**Input**.
= Beginning of Section =

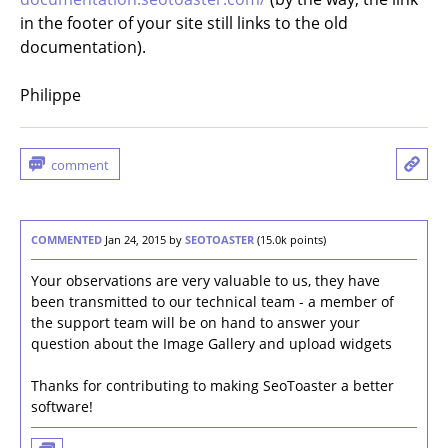
in the footer of your site still links to the old
documentation).
Philippe
COMMENTED
Jan 24, 2015
by
SEOTOASTER
(
15.0k
points)
Your observations are very valuable to us, they have
been transmitted to our technical team - a member of
the support team will be on hand to answer your
question about the Image Gallery and upload widgets
Thanks for contributing to making SeoToaster a better
software!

= End of Section =

Scan the entries above for the word "team" and collect each line holding it.

been transmitted to our technical team - a member of
the support team will be on hand to answer your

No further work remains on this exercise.